EXERCISE -> Every line holding the string "lines" is to be copied from the entries below.
"""
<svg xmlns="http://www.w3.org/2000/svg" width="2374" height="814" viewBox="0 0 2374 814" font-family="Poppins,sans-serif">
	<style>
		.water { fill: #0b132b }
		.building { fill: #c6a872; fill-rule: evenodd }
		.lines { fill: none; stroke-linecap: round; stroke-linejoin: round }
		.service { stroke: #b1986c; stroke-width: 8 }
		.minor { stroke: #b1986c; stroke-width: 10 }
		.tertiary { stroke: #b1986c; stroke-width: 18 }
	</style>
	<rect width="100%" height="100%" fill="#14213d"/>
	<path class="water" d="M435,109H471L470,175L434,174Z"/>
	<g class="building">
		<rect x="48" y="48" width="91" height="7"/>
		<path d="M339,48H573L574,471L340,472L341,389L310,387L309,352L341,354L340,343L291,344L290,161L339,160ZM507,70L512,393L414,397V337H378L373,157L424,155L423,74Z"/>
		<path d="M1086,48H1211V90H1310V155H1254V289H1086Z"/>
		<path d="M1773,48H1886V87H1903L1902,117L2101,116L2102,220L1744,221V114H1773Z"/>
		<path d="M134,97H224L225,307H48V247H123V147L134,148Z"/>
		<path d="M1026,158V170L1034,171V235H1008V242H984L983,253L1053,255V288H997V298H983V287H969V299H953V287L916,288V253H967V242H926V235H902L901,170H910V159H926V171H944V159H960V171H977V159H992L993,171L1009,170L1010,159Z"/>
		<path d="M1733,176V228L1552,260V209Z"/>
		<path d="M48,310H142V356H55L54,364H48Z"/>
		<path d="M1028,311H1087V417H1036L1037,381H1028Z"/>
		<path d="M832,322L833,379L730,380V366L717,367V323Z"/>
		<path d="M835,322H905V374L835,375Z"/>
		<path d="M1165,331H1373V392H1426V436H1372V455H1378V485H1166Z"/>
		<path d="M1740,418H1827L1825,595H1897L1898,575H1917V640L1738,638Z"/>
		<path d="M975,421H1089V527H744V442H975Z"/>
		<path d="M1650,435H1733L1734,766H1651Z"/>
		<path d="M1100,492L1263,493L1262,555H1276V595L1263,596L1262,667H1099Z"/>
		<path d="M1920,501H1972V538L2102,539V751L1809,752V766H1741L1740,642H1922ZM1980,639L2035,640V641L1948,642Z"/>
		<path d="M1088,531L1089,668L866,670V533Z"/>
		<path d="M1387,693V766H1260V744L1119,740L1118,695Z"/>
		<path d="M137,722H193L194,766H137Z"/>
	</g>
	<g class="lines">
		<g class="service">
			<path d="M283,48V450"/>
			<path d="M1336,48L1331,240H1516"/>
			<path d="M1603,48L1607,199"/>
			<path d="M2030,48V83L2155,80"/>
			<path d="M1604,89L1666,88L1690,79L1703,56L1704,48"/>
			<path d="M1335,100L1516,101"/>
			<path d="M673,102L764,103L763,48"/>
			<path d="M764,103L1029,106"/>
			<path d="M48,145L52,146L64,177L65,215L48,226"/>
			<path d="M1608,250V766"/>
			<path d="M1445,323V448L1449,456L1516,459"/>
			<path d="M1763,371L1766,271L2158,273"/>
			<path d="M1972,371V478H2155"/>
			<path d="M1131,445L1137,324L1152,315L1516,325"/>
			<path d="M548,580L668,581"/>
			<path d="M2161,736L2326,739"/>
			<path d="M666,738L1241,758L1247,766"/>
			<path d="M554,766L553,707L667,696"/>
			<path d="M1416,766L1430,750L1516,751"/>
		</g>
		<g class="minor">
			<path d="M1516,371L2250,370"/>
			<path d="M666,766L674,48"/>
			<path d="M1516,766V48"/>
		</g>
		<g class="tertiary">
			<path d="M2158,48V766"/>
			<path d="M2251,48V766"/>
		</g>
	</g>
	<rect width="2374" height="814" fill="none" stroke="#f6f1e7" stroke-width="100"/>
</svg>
"""
ANSWER TO THIS EXERCISE ->
		.lines { fill: none; stroke-linecap: round; stroke-linejoin: round }
	<g class="lines">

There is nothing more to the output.